Intercompany eliminations:

When one entity transacts with another company belonging to the same group of companies like giving debt or selling goods etc., then such transactions are called as intercompany transactions.

Since these transactions involve recognition of income or loans from dealings with themselves(same group of companies) it might show unfair representation of financial statements, hence such intercompany transactions must be eliminated in order to show true value of income or loss or current assets &liabilities.

1.Effect of elimination of Sales and cost of goods sold on consolidated Net income:

If the sales from one department(entity) to another is done at cost, then such an intercompany elimination will have NO EFFECT on Consolidated Net income because equal amounts of Sales and Cost of goods sold are eliminated from both the departments.This is beacuse sales for one entity becomes purchases for other entity, a transaction which increases net income for one department(sales) will decrease the bet income in other(purchaes) and thus nullifying the effect of such a intercompany transaction.

But if Sales are done from one department to other for a price greater than cost(at markup price) then it may lead to some unrealized grossprofits whose effect should be removed by giving propers debits or credits during the inter company eliminations.

2.Effect of elimination of Intercompany Accounts receivables and payables on Net working capital.

There is NO EFFECT of such elimination on Consolidated working capital beacuse the same amount of Receivables and payables accounts is deducted from both the departments.

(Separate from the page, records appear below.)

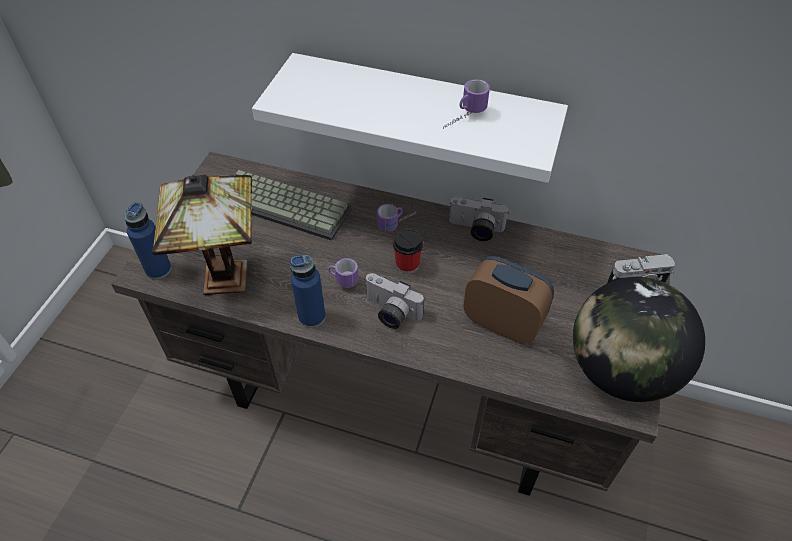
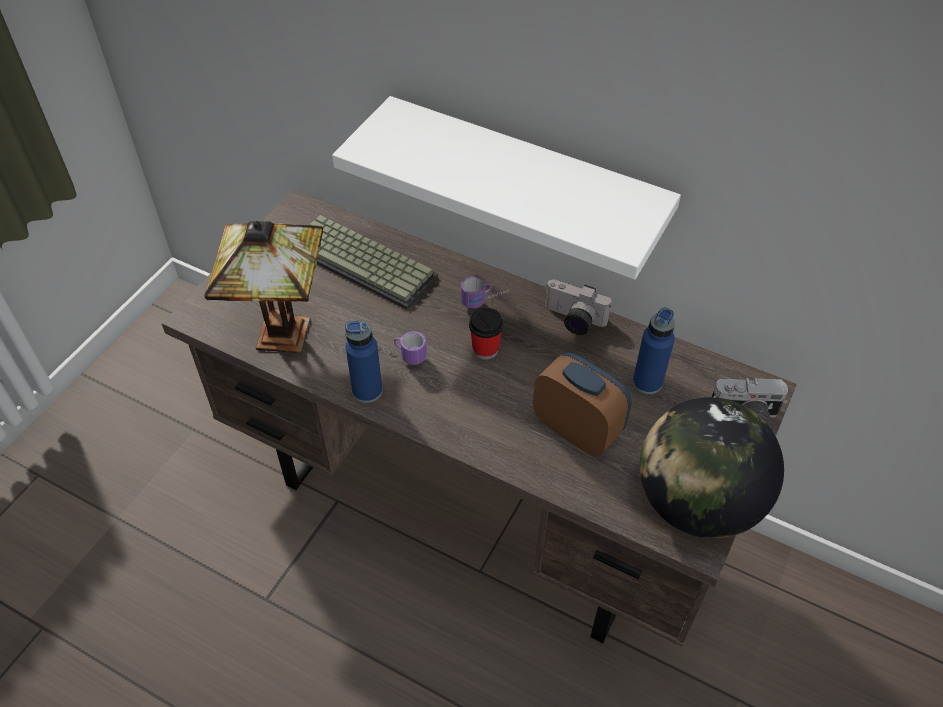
camera: 10 degrees right, 0 degrees up
(158, 269) = (213, 315): blue bottle -> blue bottle (647, 382)
(390, 313) = (453, 399): camera -> none
(463, 118) = (557, 195): mug -> none

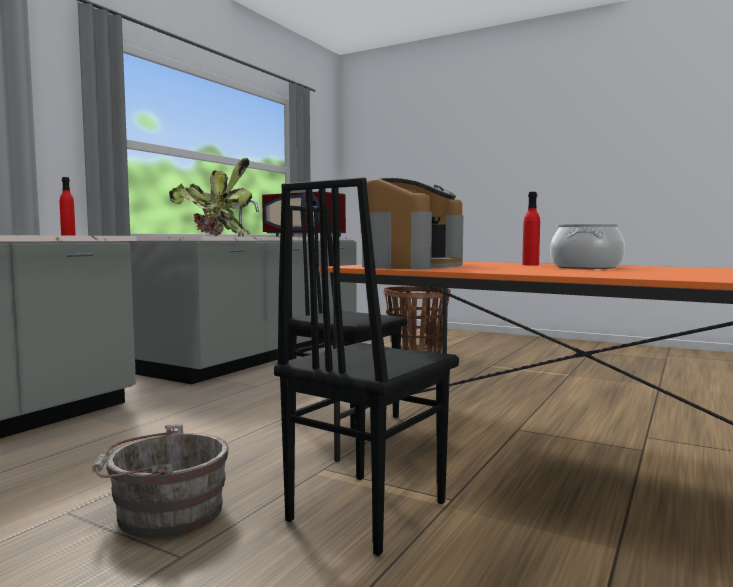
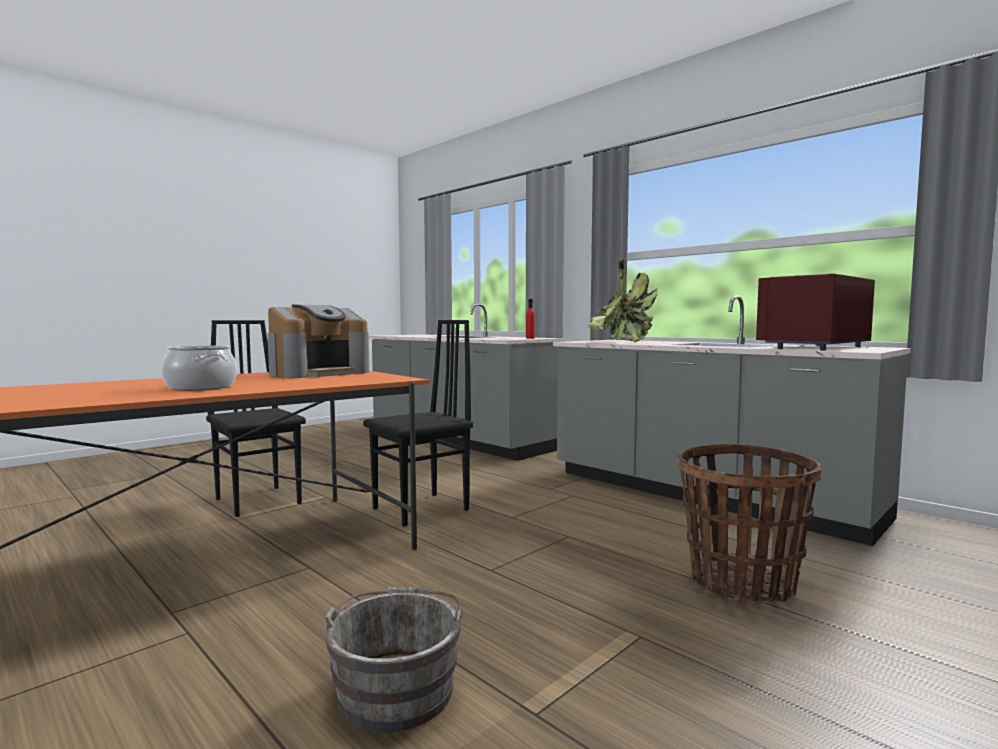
camera: 105 degrees right, 0 degrees up
(163, 513) = (319, 471): grey bucket -> grey bucket (397, 687)
(412, 266) = (319, 373): coffee machine -> coffee machine turned 90 degrees counterclockwise
(530, 265) = (269, 384): red bottle -> none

The accounts receivable of one department/entity becomes the accounts payable of another.The total of (Current assets-current liabilities) arising from intercompany transactions(i.e debts) will be same in both the departments.If one dept has an increase in working capital, then other dept would have a decrease in working capital of equal amount.Such an intercompany transaction when eliminated it would lead to nil effect on Net working capital on whole.